How can I derivative this squared Frobenius norm $||\mathbf A^{T}\mathbf A - \mathbf I||^2_F$, where $\mathbf A$ is a $D \times K$ matrix. I tried to do it by myself and my result is $4(\mathbf A^T \mathbf A - \mathbf I)\mathbf A$. This result is obviously with dimension unmatching error.
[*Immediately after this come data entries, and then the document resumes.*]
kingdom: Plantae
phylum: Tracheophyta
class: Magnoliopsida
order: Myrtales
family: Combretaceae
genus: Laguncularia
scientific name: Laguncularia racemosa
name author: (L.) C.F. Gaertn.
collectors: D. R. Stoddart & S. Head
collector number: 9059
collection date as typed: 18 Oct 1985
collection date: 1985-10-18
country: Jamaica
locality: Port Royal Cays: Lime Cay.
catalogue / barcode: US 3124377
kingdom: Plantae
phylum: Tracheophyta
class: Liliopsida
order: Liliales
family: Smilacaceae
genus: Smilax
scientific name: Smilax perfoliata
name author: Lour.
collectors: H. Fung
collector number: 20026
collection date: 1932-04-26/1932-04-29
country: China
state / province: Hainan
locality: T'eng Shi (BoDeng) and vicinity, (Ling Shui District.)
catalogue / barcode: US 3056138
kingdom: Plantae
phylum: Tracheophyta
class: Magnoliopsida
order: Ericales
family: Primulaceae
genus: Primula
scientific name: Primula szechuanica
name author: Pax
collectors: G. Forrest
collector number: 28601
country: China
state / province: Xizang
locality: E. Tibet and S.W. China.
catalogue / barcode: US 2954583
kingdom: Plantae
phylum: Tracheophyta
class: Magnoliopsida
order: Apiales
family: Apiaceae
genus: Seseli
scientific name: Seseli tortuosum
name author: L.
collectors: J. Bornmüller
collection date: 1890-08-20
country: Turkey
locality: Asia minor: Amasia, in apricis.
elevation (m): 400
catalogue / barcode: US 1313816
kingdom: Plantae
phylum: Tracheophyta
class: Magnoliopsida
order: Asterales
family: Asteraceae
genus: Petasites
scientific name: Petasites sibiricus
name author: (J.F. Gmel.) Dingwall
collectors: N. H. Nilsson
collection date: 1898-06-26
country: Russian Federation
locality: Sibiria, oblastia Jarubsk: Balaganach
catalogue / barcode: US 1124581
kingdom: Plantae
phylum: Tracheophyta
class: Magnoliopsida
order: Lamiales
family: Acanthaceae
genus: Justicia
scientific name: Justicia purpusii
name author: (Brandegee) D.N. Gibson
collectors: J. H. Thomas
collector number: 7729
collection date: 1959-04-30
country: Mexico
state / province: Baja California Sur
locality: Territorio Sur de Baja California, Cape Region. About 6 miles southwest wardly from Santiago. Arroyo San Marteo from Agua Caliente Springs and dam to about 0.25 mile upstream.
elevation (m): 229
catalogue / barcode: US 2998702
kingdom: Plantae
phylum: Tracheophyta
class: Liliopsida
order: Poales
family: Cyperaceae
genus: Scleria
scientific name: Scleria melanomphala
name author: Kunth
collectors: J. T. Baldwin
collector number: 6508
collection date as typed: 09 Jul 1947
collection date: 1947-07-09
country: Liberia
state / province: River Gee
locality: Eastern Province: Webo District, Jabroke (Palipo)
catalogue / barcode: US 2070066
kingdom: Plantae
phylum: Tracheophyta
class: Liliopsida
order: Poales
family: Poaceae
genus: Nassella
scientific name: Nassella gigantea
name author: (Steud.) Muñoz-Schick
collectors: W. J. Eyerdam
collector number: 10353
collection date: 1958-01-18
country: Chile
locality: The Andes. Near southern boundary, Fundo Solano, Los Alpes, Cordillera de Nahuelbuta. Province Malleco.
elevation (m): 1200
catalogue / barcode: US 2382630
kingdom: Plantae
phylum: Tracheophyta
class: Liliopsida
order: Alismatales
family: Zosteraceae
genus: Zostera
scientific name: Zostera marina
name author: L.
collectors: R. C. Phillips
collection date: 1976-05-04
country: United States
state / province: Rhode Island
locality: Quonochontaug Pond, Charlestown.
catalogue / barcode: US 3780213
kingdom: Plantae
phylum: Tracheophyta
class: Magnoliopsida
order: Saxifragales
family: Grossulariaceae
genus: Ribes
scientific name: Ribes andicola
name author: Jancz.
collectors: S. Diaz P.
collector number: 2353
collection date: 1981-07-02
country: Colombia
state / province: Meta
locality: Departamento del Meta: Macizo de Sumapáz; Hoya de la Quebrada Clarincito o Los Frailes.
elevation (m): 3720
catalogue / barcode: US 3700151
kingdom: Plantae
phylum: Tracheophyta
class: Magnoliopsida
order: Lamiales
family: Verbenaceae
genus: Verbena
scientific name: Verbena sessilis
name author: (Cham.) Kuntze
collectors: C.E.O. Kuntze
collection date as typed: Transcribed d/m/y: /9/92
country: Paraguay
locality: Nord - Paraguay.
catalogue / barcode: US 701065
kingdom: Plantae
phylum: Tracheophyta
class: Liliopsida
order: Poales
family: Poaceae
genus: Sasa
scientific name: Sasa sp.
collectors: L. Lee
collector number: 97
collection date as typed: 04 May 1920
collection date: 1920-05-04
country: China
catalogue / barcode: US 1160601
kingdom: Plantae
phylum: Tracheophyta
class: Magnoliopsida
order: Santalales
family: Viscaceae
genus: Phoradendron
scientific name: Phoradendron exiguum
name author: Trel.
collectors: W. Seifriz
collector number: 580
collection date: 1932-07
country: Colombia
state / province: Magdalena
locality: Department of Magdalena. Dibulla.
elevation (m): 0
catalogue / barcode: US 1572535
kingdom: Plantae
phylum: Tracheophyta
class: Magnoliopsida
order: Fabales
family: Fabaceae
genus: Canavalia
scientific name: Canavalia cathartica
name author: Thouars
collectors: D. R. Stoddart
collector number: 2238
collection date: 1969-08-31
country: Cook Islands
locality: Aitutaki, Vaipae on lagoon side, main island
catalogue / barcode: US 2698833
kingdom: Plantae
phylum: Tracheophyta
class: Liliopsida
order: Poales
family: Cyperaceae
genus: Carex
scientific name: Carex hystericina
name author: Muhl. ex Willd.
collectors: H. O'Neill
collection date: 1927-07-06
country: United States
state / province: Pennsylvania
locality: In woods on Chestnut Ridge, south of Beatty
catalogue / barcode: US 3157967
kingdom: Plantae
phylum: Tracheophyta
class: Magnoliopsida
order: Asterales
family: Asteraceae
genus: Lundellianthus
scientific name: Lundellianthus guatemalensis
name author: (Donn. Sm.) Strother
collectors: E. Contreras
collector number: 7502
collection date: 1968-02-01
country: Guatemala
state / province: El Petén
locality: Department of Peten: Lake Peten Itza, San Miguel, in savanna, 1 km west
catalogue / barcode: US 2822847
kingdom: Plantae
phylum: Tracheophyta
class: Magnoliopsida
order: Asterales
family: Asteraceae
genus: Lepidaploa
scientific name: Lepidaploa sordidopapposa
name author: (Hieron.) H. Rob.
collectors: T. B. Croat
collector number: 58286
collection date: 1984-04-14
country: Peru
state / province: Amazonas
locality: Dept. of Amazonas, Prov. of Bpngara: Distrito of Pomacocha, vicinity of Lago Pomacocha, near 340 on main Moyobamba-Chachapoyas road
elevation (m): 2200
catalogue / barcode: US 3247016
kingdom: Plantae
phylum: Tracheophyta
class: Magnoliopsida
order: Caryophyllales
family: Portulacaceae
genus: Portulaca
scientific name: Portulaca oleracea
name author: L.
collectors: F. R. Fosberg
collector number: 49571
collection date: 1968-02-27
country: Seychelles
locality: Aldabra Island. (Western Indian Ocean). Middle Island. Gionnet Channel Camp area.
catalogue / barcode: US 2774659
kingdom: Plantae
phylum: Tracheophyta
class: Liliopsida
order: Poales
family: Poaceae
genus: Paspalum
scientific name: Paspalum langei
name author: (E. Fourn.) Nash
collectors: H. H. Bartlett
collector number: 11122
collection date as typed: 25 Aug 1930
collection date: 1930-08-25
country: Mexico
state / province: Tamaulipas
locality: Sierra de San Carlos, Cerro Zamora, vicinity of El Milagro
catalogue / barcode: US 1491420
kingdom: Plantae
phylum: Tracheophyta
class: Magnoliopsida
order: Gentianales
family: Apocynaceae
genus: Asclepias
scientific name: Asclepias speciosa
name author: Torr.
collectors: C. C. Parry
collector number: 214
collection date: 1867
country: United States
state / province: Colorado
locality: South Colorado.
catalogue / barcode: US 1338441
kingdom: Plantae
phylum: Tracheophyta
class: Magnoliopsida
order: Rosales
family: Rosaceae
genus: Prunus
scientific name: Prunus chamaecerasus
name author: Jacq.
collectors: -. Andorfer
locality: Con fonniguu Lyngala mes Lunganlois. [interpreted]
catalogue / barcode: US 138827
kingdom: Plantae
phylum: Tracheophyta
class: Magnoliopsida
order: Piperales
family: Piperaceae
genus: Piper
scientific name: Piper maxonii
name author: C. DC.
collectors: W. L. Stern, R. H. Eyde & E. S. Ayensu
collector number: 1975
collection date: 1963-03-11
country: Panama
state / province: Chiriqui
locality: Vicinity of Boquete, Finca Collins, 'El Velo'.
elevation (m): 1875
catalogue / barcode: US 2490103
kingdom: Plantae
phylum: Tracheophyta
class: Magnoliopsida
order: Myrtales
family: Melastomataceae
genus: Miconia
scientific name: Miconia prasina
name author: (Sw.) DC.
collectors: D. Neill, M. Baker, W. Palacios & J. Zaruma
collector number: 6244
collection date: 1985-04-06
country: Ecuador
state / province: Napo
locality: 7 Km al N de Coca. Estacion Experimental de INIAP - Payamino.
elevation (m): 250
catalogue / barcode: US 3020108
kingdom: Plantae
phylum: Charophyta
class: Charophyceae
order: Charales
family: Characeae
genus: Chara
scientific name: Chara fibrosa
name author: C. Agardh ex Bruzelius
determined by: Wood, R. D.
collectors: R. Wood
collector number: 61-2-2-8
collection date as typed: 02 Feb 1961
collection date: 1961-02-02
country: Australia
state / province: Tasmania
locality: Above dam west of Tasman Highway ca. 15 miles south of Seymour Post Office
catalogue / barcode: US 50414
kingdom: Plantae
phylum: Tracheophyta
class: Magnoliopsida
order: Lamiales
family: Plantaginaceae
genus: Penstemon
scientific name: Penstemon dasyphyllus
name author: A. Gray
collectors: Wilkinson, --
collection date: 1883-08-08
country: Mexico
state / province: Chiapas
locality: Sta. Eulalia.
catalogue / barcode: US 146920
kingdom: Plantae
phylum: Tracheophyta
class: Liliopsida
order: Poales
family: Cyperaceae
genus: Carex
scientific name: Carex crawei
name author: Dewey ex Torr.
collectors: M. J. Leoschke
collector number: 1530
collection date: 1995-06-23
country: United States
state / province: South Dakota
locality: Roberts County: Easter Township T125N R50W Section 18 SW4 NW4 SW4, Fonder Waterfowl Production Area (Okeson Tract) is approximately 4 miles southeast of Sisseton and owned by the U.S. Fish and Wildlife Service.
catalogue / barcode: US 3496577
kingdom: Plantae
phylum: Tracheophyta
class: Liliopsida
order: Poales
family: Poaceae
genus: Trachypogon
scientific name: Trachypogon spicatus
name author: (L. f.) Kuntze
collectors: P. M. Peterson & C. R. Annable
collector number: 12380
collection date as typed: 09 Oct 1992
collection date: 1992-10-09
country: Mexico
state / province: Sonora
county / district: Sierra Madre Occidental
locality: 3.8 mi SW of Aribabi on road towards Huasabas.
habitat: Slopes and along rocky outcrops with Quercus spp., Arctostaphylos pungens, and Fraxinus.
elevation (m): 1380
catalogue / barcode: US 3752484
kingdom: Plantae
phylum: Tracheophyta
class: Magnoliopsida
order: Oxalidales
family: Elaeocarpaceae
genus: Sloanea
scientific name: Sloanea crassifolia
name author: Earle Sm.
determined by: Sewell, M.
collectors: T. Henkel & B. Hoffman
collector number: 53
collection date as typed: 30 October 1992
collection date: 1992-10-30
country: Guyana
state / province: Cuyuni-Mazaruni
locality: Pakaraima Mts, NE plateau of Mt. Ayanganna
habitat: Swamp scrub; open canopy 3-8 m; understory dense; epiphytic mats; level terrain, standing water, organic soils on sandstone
Here are my steps: $$\frac{\partial ||\mathbf A^{T}\mathbf A - \mathbf I||^2_F}{\partial \mathbf A} = \frac{trace\{(\mathbf A^{T}\mathbf A - \mathbf I)^T(\mathbf A^{T}\mathbf A - \mathbf I)\}}{\partial \mathbf A}=\frac{\partial trace\{(\mathbf A^{T}\mathbf A - \mathbf I)^2\}}{\partial \mathbf A}=\frac{\partial trace\{(\mathbf A^{T}\mathbf A - \mathbf I)^2\}}{\partial (\mathbf A^{T}\mathbf A - \mathbf I)}\frac{\partial (\mathbf A^{T}\mathbf A - \mathbf I)}{\partial \mathbf A}=2(\mathbf A^{T}\mathbf A - \mathbf I)2\mathbf A = 4(\mathbf A^T \mathbf A - \mathbf I)\mathbf A$$
Define the symmetric matrix $$X = A^TA - I$$ Write the norm in terms of this new variable. Then calculate its differential and gradient. $$\eqalign{ \phi &= \|X\|_F^2 \;=\; X:X \\ d\phi &= (X:dX + dX:X) \\ &= 2X:dX \\ &= 2X:d(A^TA) \\ &= 2X:dA^T + 2X:dA \\ &= 2X^T:dA + 2X:dA \\ &= 2(X^T+X):dA \\ &= 4X:dA \\ \frac{\partial \phi}{\partial A} &= 4X \;=\; 4(A^TA-I) \\ }$$ In the above, a colon is used as a convenient product notation for the trace, i.e. $$A:B = {\rm Tr}(A^TB)$$ The properties of the trace allow the terms in the product to be rearranged in several ways. $$\eqalign{ A:B &= B:A \\ A:B &= A^T:B^T \\ A:BC &= B^TA:C \;=\; AC^T:B \;=\; \ldots \\ }$$